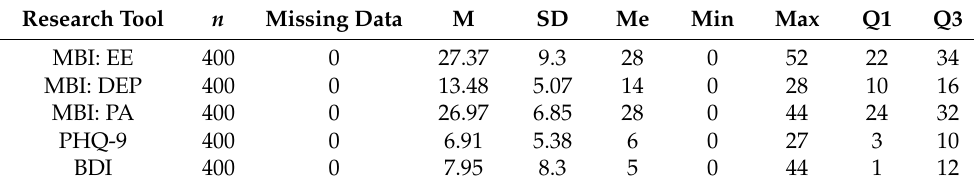
Table 2. Results of standardized tools: MBI, PHQ-9, and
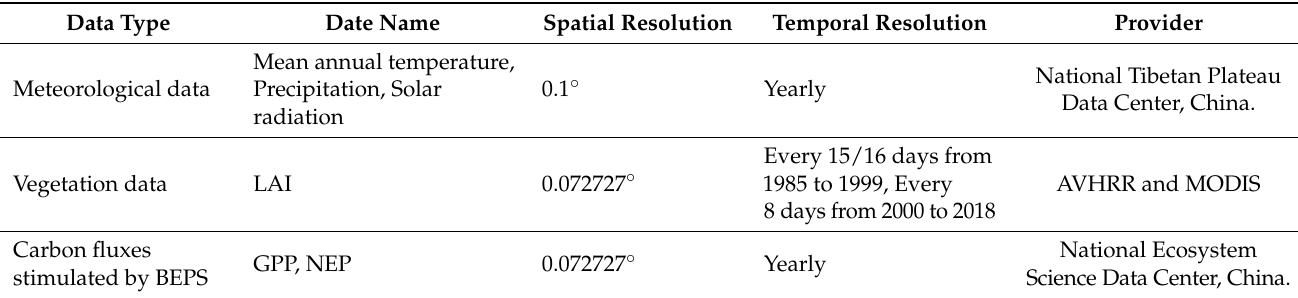
Table 1. Description of the data used in this study.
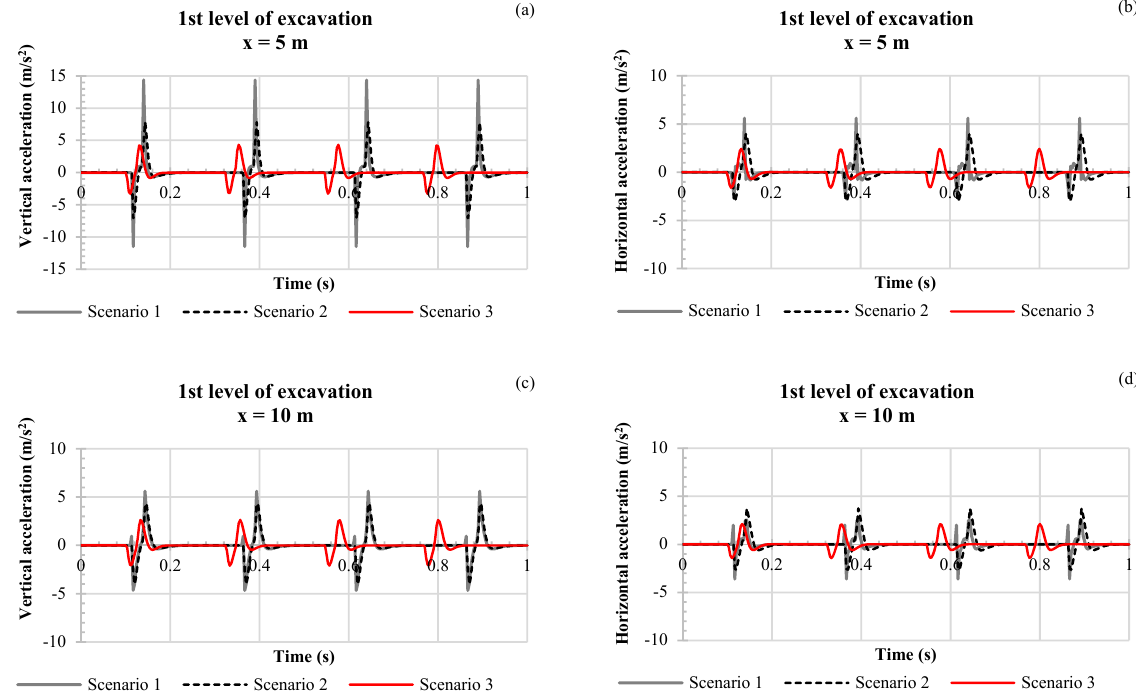
Figure 6. Comparison between different excavation scenarios: vertical and horizontal acceleration time histories obtained at a distance of ( a , b ) 5 m and ( c , d ) 10 m from the symmetry axis during the second excavation stage.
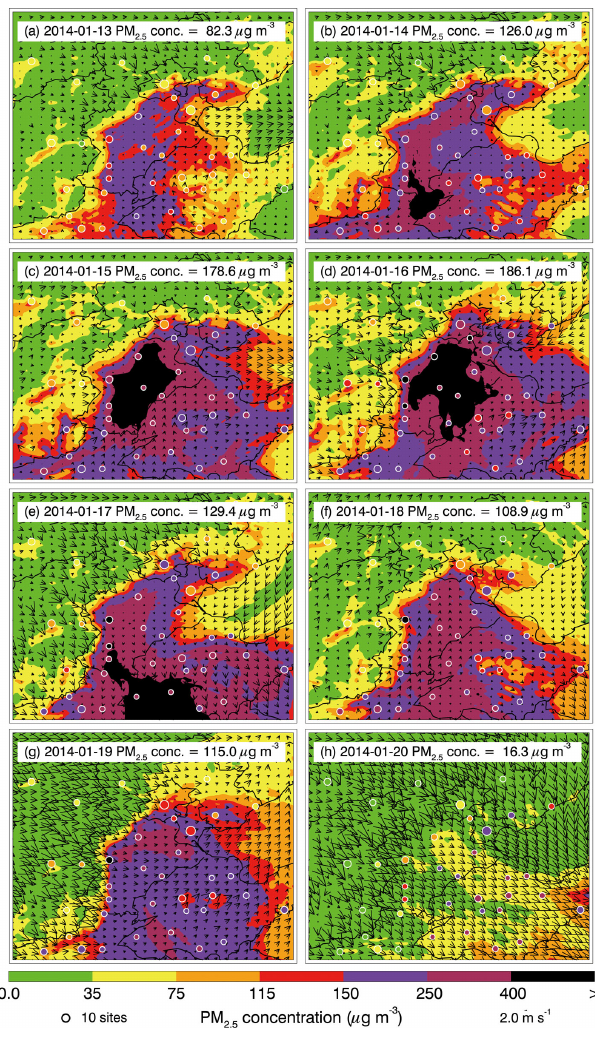
Figure 9. Same as Fig. 7 but for the ensemble member of 30 with the lowest simulated PM 2 . 5 concentration.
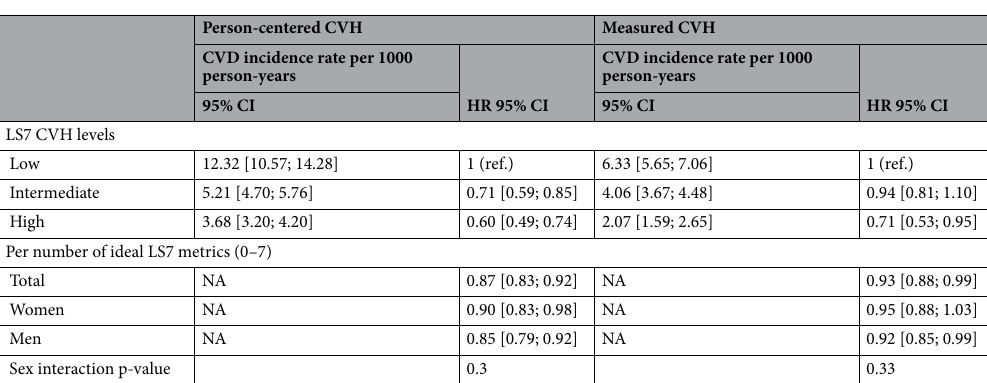
Table 5. Hazard ratios of person-centered and measured Life’s Simple 7 cardiovascular health for incident cardiovascular disease (CVD). LS7 life’s simple 7, CVH cardiovascular health, HR hazard ratio, CVD cardiovascular disease, NA not applicable. Hazard ratios and 95% confidence intervals were estimated by Cox proportional models using age as a timescale, stratified by birth year (5-year intervals), adjusted for baseline sex, cohabitation status, educational attainment, occupational category, alcohol use, and CVD family history. Levels of measured/person-centered LS7 CVH: low (0–2 ideal metrics), intermediate (3–4 ideal metrics), or high (5–7 ideal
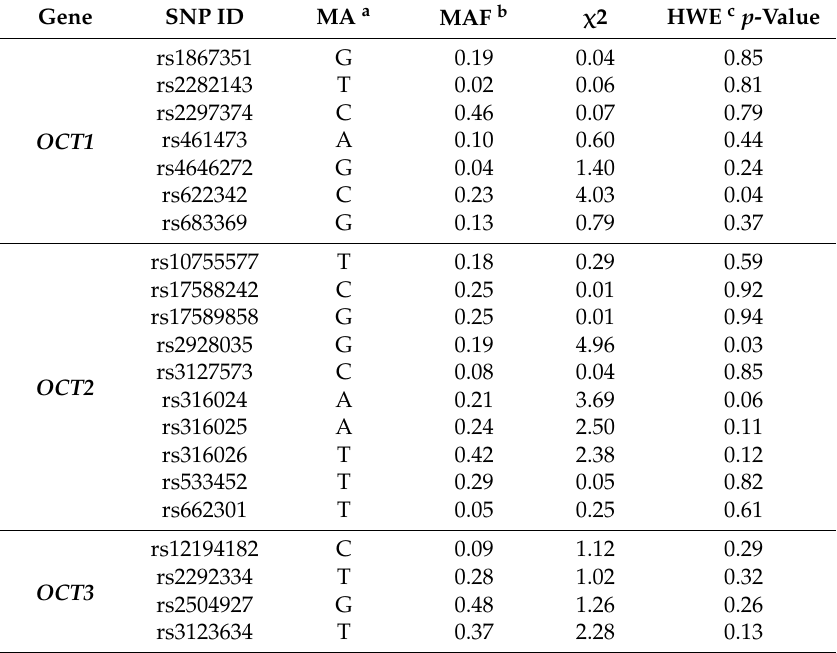
Minor allele frequencies among DM patients and the HWE p -value of candidate polymorphisms in OCT1 , OCT2 and OCT3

Work task: In the records above, find the line that contains "Figure 9. Same" and repeat exactly that line and all lines after it to the end. Do not include pictures.

Answer area:
Figure 9. Same as Fig. 7 but for the ensemble member of 30 with the lowest simulated PM 2 . 5 concentration.
Table 5. Hazard ratios of person-centered and measured Life’s Simple 7 cardiovascular health for incident cardiovascular disease (CVD). LS7 life’s simple 7, CVH cardiovascular health, HR hazard ratio, CVD cardiovascular disease, NA not applicable. Hazard ratios and 95% confidence intervals were estimated by Cox proportional models using age as a timescale, stratified by birth year (5-year intervals), adjusted for baseline sex, cohabitation status, educational attainment, occupational category, alcohol use, and CVD family history. Levels of measured/person-centered LS7 CVH: low (0–2 ideal metrics), intermediate (3–4 ideal metrics), or high (5–7 ideal
Minor allele frequencies among DM patients and the HWE p -value of candidate polymorphisms in OCT1 , OCT2 and OCT3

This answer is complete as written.